_Исходный текст_
↓

Удивительно не то, что композитор презрительно отозвался о музыке, совершенно чуждой ему и неприятной. Удивительно, что он не считает свое мнение единственно верным, допускает, что оно может оказаться ошибочным, устаревшим, субъективным. Такое отношение к собственным оценкам для людей творческих, со сформировавшимися вкусами и пристрастиями, поистине необычно!
А еще меня поразило одно место из переписки Чайковского и фон Мекк (в которой, т.е. в переписке, встречается много поразительных высказываний): «Наша эпоха отличается стремлением композиторов не к великому и грандиозному, а к хорошенькому и пикантному. Прежде сочиняли, творили, теперь подбирают, изобретают всякие вкусные комбинации. Мендельсон, Шопен, Глинка, Мейербер (вместе с Берлиозом) представляют переход к периоду вкусной, а не хорошей музыки. Теперь только вкусное и пишется».
Как можно согласиться с тем, что великое и грандиозное несовместимо с «вкусным», «приятным», «хорошеньким», «пикантным? Разве Моцарту и Гайдну, да и Бетховену с Шубертом, да и самому Чайковскому со Скрябиным и Рахманиновым не удавалось быть одновременно «грандиозными» и «привлекательными»? Кто бы стал слушать величественное-грандиозное потому лишь, что оно великое, если бы оно не было еще и красивым, изящным, доставляющим удовольствие? Неужели Мендельсон, Шопен и Глинка ТОЛЬКО вкусны и пикантны?
Я полностью присоединяюсь к словам Фазиля Искандера: «В идеале культура (да и вся жизнь) должна быть, как кавказское застолье – добровольной, вкусной (курсив мой – А.Х.) и строго организованной».

Совершенствуется ли общественный вкус?
Лев Толстой, от имени многомиллионных масс, утверждал, что композиторы-современники сочиняют нечто заумное, непонятное, нарочито усложненное, обрывочное. А сегодня Шуман, Лист, Брамс (не все, но многие их произведения) понятны массам и любимы ими. Это классический аргумент в пользу того, что общественный вкус все-таки совершенствуется.

↑

_Записи_

↓

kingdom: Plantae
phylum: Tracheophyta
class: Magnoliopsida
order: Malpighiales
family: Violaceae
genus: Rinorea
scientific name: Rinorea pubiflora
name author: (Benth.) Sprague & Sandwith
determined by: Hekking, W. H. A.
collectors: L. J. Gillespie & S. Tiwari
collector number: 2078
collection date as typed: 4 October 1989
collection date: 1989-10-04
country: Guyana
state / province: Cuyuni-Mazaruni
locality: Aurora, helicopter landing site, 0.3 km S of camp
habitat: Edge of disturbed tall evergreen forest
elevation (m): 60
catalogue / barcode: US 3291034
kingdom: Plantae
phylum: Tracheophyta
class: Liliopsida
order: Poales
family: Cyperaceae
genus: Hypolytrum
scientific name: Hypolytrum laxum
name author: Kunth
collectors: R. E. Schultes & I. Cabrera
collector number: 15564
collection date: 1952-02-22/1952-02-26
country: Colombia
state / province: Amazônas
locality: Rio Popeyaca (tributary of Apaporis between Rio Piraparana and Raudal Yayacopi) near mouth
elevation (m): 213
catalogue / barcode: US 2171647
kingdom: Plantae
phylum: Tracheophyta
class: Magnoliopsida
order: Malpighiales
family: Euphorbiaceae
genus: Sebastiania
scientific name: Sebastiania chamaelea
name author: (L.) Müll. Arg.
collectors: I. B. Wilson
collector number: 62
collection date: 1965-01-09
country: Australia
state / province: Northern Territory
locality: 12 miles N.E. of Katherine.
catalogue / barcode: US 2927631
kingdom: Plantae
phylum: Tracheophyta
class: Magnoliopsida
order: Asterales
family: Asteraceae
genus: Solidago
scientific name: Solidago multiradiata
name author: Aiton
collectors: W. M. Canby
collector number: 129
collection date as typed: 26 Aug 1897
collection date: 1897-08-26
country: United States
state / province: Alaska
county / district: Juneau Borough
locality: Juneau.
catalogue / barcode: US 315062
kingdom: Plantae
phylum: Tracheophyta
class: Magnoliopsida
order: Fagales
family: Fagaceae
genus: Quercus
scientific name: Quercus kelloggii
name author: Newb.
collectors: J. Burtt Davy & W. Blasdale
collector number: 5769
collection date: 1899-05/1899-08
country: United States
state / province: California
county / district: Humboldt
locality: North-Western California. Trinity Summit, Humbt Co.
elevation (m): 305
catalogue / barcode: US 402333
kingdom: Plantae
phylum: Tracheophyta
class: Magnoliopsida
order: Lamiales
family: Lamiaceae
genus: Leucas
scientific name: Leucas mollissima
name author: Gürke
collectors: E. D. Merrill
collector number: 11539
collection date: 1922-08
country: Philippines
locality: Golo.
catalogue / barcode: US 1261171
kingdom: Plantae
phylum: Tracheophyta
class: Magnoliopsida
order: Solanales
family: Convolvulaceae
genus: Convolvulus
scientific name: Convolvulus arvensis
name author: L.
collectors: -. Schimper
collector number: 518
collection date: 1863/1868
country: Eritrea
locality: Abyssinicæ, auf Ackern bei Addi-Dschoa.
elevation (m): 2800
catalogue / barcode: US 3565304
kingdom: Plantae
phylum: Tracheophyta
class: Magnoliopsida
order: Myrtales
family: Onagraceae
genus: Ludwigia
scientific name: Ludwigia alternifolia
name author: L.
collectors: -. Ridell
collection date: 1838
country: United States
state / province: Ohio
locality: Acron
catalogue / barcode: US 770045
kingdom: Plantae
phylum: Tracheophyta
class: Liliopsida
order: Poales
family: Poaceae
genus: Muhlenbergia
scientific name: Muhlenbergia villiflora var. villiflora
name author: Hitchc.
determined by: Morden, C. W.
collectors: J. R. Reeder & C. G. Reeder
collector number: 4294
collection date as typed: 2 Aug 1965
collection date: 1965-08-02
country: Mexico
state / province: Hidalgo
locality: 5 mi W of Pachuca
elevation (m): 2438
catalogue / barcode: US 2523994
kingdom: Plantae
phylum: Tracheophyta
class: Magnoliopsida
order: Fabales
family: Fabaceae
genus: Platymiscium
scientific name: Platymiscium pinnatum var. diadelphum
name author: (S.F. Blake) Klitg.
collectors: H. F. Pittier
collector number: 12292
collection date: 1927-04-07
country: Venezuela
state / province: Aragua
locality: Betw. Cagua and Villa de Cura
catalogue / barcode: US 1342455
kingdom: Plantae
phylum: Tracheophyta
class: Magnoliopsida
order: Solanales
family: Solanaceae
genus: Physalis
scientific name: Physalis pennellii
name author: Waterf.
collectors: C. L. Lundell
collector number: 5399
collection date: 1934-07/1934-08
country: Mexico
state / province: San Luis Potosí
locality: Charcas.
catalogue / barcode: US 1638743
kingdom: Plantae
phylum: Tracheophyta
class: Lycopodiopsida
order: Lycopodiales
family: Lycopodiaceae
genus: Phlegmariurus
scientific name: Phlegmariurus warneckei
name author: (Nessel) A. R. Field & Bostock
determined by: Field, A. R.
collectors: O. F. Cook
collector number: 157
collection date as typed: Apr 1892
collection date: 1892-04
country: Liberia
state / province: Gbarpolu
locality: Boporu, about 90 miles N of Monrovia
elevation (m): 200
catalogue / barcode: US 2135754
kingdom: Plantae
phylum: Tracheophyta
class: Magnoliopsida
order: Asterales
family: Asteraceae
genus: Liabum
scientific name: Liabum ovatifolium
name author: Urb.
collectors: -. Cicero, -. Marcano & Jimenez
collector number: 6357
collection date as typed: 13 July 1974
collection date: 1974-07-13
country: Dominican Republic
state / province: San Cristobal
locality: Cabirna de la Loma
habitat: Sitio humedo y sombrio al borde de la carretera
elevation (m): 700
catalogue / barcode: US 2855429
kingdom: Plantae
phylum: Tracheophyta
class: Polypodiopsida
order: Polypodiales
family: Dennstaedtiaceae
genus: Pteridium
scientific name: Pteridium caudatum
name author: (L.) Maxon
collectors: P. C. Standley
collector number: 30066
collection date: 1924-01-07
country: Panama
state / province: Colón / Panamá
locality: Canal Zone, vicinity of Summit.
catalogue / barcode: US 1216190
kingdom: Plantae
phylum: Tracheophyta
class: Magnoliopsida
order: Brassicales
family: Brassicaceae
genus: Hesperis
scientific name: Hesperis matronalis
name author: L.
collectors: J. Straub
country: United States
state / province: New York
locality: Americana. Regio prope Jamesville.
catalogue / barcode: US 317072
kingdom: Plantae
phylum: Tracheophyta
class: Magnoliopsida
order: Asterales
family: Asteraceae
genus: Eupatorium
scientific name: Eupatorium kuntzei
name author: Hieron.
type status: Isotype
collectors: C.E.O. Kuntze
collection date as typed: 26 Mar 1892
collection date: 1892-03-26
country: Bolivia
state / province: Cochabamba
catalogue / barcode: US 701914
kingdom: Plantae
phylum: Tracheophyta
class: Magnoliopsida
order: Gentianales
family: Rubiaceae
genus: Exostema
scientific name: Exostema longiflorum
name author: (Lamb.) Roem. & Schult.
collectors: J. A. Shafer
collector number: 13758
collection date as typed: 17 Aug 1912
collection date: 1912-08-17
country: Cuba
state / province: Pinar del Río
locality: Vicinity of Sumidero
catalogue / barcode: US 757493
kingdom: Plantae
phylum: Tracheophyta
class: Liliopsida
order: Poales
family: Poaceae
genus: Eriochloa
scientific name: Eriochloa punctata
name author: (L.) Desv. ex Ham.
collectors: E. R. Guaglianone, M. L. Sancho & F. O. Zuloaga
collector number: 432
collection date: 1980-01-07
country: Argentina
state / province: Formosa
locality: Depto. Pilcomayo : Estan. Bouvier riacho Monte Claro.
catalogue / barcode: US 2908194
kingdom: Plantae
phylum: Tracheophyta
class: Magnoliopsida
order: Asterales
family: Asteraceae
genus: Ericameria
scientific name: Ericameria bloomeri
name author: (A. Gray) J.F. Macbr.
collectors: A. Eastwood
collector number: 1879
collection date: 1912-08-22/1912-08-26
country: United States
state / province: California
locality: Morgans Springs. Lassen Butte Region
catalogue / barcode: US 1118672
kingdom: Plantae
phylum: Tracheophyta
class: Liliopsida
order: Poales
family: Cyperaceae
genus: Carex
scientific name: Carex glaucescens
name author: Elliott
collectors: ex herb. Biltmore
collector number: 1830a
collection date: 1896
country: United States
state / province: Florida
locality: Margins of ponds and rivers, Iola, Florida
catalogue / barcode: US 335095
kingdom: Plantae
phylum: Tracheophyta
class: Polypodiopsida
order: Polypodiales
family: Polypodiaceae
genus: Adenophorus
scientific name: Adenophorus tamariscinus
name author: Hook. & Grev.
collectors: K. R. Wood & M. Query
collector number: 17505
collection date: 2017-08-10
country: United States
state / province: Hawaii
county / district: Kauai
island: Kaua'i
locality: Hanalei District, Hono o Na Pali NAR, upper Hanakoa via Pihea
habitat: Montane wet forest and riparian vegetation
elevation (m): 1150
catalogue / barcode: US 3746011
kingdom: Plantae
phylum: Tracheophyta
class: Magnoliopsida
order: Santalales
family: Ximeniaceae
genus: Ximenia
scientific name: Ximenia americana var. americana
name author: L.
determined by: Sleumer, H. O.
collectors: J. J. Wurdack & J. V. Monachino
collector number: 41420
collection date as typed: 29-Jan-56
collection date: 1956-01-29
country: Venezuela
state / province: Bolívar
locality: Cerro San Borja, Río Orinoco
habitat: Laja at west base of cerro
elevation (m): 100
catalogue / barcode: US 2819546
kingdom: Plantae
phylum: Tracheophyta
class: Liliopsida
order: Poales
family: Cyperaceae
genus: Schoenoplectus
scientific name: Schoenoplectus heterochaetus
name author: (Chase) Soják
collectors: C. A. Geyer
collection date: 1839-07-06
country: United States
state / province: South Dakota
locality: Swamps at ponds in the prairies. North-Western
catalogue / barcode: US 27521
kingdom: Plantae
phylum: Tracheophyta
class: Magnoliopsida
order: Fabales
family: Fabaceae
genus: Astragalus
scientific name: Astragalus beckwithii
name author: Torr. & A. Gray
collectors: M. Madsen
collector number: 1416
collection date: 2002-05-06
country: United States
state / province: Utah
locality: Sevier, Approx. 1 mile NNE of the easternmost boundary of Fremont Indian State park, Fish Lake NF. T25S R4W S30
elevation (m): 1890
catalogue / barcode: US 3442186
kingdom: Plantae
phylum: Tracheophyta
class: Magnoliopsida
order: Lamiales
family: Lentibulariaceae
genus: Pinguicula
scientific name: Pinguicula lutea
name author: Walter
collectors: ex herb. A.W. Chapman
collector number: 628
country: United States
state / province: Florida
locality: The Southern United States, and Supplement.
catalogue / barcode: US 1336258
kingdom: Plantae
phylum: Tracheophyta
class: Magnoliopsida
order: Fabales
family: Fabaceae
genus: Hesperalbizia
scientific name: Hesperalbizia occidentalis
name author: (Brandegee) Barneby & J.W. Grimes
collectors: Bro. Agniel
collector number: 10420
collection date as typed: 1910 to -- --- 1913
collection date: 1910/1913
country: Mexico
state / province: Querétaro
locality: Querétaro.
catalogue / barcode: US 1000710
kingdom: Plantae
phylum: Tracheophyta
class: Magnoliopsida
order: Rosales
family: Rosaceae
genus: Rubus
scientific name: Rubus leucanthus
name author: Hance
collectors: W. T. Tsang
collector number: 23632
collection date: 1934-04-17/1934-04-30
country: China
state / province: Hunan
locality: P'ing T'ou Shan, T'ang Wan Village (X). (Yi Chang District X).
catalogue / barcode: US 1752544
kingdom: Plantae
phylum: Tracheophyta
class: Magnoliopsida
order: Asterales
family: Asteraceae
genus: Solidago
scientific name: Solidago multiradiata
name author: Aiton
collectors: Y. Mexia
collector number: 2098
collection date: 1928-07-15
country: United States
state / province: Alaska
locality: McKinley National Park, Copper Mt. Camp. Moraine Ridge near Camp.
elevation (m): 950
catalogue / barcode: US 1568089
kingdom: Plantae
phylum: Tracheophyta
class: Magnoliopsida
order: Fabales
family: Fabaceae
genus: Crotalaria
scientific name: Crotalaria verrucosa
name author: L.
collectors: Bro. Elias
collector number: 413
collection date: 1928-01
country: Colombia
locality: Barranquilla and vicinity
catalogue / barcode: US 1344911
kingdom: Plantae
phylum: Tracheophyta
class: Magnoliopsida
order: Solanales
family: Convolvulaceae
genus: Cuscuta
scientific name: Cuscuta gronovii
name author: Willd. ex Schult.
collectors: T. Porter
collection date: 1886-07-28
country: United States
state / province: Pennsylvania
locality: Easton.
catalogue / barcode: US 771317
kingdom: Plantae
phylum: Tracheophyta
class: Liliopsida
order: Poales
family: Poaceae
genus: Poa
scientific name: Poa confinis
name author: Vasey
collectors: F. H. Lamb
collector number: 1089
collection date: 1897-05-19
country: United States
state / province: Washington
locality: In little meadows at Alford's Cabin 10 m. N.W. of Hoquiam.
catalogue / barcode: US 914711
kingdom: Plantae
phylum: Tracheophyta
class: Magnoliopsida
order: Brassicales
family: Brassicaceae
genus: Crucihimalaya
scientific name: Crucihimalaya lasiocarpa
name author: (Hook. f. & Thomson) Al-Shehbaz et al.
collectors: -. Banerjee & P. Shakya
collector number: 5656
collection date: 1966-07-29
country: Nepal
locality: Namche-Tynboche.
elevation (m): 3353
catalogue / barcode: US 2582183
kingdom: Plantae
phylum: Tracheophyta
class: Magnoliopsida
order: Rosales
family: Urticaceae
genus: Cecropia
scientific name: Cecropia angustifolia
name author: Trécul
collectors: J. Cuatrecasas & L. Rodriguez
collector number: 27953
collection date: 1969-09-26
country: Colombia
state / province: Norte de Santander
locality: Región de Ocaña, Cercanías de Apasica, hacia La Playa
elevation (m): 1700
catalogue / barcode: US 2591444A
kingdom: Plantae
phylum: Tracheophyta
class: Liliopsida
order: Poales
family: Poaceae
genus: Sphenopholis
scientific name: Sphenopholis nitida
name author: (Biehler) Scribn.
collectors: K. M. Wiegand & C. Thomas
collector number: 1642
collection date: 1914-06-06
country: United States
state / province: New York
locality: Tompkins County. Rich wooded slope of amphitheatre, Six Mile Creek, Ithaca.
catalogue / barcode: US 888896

↑

_Задания_
**a)** Перепишите дословно фрагмент текста о музыкальных вкусах, начиная со слов «Как можно согласиться» и до слов «вкусны и пикантны?» включительно.
**b)** Переименуйте в записях «name author» в «authority» в строках начиная со строки с «locality: Betw. Cagua and Villa de Cura» и до строки с «collector number: 6357» включительно, ничего больше не меняя. Выведите только эти строки.

_Ответы_
**a)**
Как можно согласиться с тем, что великое и грандиозное несовместимо с «вкусным», «приятным», «хорошеньким», «пикантным? Разве Моцарту и Гайдну, да и Бетховену с Шубертом, да и самому Чайковскому со Скрябиным и Рахманиновым не удавалось быть одновременно «грандиозными» и «привлекательными»? Кто бы стал слушать величественное-грандиозное потому лишь, что оно великое, если бы оно не было еще и красивым, изящным, доставляющим удовольствие? Неужели Мендельсон, Шопен и Глинка ТОЛЬКО вкусны и пикантны?

**b)**
locality: Betw. Cagua and Villa de Cura
catalogue / barcode: US 1342455
kingdom: Plantae
phylum: Tracheophyta
class: Magnoliopsida
order: Solanales
family: Solanaceae
genus: Physalis
scientific name: Physalis pennellii
authority: Waterf.
collectors: C. L. Lundell
collector number: 5399
collection date: 1934-07/1934-08
country: Mexico
state / province: San Luis Potosí
locality: Charcas.
catalogue / barcode: US 1638743
kingdom: Plantae
phylum: Tracheophyta
class: Lycopodiopsida
order: Lycopodiales
family: Lycopodiaceae
genus: Phlegmariurus
scientific name: Phlegmariurus warneckei
authority: (Nessel) A. R. Field & Bostock
determined by: Field, A. R.
collectors: O. F. Cook
collector number: 157
collection date as typed: Apr 1892
collection date: 1892-04
country: Liberia
state / province: Gbarpolu
locality: Boporu, about 90 miles N of Monrovia
elevation (m): 200
catalogue / barcode: US 2135754
kingdom: Plantae
phylum: Tracheophyta
class: Magnoliopsida
order: Asterales
family: Asteraceae
genus: Liabum
scientific name: Liabum ovatifolium
authority: Urb.
collectors: -. Cicero, -. Marcano & Jimenez
collector number: 6357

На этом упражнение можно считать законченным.